Home of the oldest university in Europe (1088) and the capital of tortellini, Bologna is also the birth place of Lavinia Fontana (1552–1614) and Elisabetta Sirani (1638–1665), two of the best-known “old mistresses.” Fontana was the favorite painter of the noblewomen and created two of the oldest paintings in the NMWA collection, Portrait of a Noblewoman and Portrait of Costanza Alidosi, which are excellent examples of this genre. Of the two artists, Fontana is now given more recognition, judging by the number of her works on museum walls during my September 2011 visit to the Pinacoteca Nazionale in Bologna.

Lavinia Fontana, Portrait of Costanza Alidosi, c. 1595

Lavinia Fontana, Portrait of Costanza Alidosi, c. 1595; Oil on canvas, 62 x 47 3/8 in.; Gift of Wallace and Wilhelmina Holladay

Fontana’s somber Ritratto della Famiglia Gozzadini (1584) (Portrait of the Gozzadini Family) was commissioned by the Bolognese aristocrat Laudomia Gozzadini. At the time the portrait was painted, Laudomia’s father, a senator, and her sister Ginevra were dead. The painting underscores Laudomia’s role as the legitimate heir to the family’s power and fortune. The portrait, as Vera Fortunati, a feminist art historian from the University of Bologna, observed,” is a kind of domestic alterpiece dedicated to the household gods.” Ritratto di neonato nella culla (1583) (Portrait of a Newborn in the Cradle), also on view, portrays a less common subject for a painter of that period. The baby’s aristocratic background is depicted through exquisite white clothing and inlaid cradle; however, the cradle is reminiscent of a catafalque and it has been observed that the painting may depict a deceased newborn. Fontana was the mother of eleven children and painted several children’s portraits, but as Vera Fortunati suggests quoting from P. Aries Padri e Figli nell’ Europa Moderna, 1960, “the appearance in the sixteenth century of the portrait of a dead child represents a very important moment in the history of feelings.” Both paintings travelled in 1998 to Washington for NMWA’s exhibition Lavinia Fontana of Bologna, 15521614 (February 5–June 7, 1998).

Fontana was also the first woman to paint alterpieces at the time of Counter-Reformation and the growing power of the Catholic Church. One of her altarpiece paintings, San Francisco di Paola blessing the Child has been also on view in the Pinacoteca Nazionale. Birth of the Virgin Mary can be seen in Santissima Trinita church and Madonna Enthroned with Child and Santa Caterina of Alexandria, Cosma, Damiano e il Committente Scipione Calcina in the church of San Giacomo Maggiore, among other churches of Bologna.

Donatella Franchi, A Clotilde, 2009

Donatella Franchi, A Clotilde, 2009; Mixed media, 8 x 8 1/2 inches; Gift of Lynn M. Johnston

I sorely missed Fontana’s tender Ritratto di Gentildonna con Bambina (Portrait of a Noblewoman with a Young Girl (ca.1590–1595) in which a mother passes a bound in red velvet book to her small daughter. This painting was an inspiration for a contemporary artist of Bologna, Donatella Franchi, in creating the artist’s book A Clotilde (currently on view in NMWA’s exhibition Trove). The book is devoted to her mother, who died at the age of one hundred. Franchi says, “In my memories of her as young woman, she always holds a book in her hands. To overcome the anguish that her fragility and dependence occasionally caused me, I focused on her most characteristic gestures. Her hands, delicately turning the pages or resting on them, appeared to be bathed in the same light as the great tradition of artistic portraits. The Pinacoteca painting depicting a mother passing a book to her daughter is one of them. Now that my mother is no longer here, it is with great intensity that I harbor within me the force of this legacy.”

(Required actions)
1. Repeat the part of the passage about Lavinia Fontana from "Home of the" up to and including "Nazionale in Bologna." word for word.
2. Transcribe the listing exactly, from its first line up to and including the line with "感，並融入了金元寶、桔、糖果及迎春花等賀年喜慶元素，精".
The passage about Lavinia Fontana has no connection to the listing that comes after it.

(Provided data)
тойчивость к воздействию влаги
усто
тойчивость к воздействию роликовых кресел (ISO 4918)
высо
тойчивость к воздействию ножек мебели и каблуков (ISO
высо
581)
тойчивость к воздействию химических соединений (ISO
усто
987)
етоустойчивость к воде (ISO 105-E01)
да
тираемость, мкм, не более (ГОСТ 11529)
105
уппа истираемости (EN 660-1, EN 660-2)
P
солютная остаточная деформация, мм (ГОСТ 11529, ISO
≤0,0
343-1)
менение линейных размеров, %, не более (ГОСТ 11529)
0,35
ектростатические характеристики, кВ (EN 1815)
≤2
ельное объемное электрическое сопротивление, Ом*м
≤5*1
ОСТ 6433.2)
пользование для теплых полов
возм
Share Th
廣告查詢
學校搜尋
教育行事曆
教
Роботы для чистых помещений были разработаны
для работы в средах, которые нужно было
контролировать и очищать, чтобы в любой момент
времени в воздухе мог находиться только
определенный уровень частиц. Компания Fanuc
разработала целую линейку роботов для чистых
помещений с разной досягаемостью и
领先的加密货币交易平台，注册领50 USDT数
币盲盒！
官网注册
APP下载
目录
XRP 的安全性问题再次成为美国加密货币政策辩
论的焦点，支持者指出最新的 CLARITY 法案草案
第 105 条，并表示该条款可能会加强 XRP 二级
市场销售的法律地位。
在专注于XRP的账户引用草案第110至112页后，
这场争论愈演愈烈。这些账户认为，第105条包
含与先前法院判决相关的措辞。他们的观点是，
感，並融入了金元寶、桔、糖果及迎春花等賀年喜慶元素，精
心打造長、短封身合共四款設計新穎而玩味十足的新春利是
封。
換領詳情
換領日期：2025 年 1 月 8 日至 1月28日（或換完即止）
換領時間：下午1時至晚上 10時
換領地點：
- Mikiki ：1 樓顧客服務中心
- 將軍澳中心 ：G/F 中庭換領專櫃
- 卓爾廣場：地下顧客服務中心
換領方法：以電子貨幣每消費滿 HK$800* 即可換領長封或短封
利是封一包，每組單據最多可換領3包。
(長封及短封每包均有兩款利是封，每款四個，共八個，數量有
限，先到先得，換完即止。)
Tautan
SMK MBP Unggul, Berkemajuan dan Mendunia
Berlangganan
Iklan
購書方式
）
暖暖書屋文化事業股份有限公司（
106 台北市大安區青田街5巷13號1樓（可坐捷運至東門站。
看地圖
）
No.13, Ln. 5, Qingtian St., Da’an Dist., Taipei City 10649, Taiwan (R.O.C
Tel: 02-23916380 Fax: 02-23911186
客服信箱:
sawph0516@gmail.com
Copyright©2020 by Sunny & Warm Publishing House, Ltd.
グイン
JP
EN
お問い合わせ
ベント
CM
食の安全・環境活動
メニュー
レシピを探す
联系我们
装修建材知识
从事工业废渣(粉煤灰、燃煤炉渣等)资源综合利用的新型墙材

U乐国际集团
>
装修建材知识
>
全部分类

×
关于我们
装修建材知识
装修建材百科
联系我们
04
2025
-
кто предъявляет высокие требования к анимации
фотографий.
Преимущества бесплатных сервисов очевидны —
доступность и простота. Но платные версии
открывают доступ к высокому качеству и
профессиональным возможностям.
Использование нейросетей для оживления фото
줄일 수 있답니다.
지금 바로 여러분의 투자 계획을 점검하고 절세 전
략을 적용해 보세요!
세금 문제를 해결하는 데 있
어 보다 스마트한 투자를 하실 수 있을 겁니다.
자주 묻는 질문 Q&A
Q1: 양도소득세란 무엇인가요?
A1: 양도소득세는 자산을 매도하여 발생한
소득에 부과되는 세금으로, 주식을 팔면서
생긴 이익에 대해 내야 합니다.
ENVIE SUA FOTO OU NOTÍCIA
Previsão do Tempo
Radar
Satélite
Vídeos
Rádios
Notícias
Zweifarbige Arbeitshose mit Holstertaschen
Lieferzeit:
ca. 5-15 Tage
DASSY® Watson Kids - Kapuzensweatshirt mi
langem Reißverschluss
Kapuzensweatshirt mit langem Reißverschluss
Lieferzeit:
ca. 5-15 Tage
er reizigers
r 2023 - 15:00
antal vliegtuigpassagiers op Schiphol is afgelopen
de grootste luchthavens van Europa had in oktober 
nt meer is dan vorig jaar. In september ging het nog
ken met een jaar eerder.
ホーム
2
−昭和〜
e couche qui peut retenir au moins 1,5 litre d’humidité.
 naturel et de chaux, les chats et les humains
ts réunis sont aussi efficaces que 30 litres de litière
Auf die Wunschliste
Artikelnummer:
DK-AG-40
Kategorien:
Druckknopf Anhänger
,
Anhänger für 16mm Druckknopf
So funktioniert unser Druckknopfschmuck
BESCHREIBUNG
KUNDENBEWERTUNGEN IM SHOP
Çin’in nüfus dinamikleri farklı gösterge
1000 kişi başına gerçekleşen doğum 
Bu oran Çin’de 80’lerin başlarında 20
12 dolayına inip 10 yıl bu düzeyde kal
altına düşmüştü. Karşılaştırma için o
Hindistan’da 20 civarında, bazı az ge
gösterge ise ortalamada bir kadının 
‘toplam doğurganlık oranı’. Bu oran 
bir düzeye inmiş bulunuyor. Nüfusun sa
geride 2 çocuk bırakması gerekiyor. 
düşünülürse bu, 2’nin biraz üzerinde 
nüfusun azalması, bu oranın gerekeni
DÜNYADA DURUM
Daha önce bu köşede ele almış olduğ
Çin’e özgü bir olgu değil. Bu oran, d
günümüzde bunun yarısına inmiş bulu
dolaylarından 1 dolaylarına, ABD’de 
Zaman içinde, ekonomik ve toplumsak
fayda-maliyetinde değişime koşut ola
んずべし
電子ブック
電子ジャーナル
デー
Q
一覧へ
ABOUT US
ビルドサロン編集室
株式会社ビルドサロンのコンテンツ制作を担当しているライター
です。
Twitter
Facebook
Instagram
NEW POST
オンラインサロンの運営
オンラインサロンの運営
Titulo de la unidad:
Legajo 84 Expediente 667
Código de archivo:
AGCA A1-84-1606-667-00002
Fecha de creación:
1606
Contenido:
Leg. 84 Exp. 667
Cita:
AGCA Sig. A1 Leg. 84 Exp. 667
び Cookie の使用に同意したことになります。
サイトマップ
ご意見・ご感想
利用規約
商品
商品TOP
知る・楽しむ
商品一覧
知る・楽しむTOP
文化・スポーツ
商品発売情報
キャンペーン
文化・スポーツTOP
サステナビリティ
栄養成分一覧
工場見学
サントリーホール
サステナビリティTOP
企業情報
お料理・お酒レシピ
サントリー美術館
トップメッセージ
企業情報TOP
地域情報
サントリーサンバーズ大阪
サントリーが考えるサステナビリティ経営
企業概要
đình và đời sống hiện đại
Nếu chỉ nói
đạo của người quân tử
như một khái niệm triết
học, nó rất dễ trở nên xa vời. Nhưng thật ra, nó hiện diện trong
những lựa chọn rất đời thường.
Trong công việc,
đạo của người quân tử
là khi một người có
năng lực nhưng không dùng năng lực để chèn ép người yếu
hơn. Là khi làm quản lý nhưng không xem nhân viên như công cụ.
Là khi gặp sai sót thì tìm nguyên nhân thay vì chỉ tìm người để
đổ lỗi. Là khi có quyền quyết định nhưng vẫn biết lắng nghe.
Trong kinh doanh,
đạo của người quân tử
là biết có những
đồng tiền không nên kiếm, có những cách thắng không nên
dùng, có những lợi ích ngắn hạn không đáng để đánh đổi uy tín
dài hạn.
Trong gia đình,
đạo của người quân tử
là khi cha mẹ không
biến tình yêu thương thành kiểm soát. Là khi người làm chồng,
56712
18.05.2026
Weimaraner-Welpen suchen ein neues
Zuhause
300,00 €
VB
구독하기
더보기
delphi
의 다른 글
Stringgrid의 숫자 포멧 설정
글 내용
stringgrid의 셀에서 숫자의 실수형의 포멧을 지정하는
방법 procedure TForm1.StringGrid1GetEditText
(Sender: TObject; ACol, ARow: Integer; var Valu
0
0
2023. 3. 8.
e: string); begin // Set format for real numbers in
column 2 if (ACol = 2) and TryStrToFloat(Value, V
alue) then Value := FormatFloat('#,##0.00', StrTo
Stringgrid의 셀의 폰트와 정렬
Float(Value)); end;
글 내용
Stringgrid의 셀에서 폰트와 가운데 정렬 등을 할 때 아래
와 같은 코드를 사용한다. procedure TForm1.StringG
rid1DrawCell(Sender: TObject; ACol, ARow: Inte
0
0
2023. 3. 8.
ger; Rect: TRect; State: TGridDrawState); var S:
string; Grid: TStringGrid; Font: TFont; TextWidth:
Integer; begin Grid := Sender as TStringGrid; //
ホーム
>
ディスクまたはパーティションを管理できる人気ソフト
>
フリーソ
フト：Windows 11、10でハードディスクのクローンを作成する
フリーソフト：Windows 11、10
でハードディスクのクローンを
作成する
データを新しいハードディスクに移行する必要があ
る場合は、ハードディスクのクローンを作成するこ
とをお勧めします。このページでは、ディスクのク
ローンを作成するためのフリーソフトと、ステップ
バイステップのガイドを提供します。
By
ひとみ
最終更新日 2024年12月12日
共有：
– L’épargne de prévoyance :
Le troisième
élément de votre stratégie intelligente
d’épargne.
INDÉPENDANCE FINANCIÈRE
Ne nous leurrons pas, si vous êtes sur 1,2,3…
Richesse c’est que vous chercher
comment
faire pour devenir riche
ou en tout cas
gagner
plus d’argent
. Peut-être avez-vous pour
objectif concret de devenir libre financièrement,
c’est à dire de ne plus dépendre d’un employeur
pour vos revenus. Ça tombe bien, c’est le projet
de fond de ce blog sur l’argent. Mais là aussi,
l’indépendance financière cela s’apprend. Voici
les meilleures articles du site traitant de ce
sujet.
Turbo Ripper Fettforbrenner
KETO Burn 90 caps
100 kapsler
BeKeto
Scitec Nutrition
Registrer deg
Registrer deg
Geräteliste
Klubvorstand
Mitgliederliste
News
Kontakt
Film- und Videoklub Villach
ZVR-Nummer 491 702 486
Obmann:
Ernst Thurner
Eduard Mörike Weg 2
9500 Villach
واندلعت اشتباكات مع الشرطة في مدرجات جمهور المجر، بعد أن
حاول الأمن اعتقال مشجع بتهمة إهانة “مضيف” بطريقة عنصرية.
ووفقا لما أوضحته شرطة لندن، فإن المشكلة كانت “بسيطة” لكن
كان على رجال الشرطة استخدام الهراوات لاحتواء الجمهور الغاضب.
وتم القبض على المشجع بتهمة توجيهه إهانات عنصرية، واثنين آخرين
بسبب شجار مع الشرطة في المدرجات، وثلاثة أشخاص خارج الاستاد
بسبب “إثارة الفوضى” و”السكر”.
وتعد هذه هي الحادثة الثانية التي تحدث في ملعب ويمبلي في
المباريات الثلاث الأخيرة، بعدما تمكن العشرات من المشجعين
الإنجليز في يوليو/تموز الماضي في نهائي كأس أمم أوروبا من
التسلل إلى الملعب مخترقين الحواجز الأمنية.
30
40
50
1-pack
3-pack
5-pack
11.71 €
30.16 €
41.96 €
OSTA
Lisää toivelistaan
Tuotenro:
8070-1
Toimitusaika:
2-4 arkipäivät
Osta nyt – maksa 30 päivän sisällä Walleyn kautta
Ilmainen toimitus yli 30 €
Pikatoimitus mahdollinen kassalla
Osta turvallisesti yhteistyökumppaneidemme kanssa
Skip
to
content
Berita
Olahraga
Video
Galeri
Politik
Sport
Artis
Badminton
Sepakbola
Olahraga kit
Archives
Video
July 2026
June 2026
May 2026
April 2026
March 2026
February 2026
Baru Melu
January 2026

(Answers for this exercise)
1.
Home of the oldest university in Europe (1088) and the capital of tortellini, Bologna is also the birth place of Lavinia Fontana (1552–1614) and Elisabetta Sirani (1638–1665), two of the best-known “old mistresses.” Fontana was the favorite painter of the noblewomen and created two of the oldest paintings in the NMWA collection, Portrait of a Noblewoman and Portrait of Costanza Alidosi, which are excellent examples of this genre. Of the two artists, Fontana is now given more recognition, judging by the number of her works on museum walls during my September 2011 visit to the Pinacoteca Nazionale in Bologna.

2.
тойчивость к воздействию влаги
усто
тойчивость к воздействию роликовых кресел (ISO 4918)
высо
тойчивость к воздействию ножек мебели и каблуков (ISO
высо
581)
тойчивость к воздействию химических соединений (ISO
усто
987)
етоустойчивость к воде (ISO 105-E01)
да
тираемость, мкм, не более (ГОСТ 11529)
105
уппа истираемости (EN 660-1, EN 660-2)
P
солютная остаточная деформация, мм (ГОСТ 11529, ISO
≤0,0
343-1)
менение линейных размеров, %, не более (ГОСТ 11529)
0,35
ектростатические характеристики, кВ (EN 1815)
≤2
ельное объемное электрическое сопротивление, Ом*м
≤5*1
ОСТ 6433.2)
пользование для теплых полов
возм
Share Th
廣告查詢
學校搜尋
教育行事曆
教
Роботы для чистых помещений были разработаны
для работы в средах, которые нужно было
контролировать и очищать, чтобы в любой момент
времени в воздухе мог находиться только
определенный уровень частиц. Компания Fanuc
разработала целую линейку роботов для чистых
помещений с разной досягаемостью и
领先的加密货币交易平台，注册领50 USDT数
币盲盒！
官网注册
APP下载
目录
XRP 的安全性问题再次成为美国加密货币政策辩
论的焦点，支持者指出最新的 CLARITY 法案草案
第 105 条，并表示该条款可能会加强 XRP 二级
市场销售的法律地位。
在专注于XRP的账户引用草案第110至112页后，
这场争论愈演愈烈。这些账户认为，第105条包
含与先前法院判决相关的措辞。他们的观点是，
感，並融入了金元寶、桔、糖果及迎春花等賀年喜慶元素，精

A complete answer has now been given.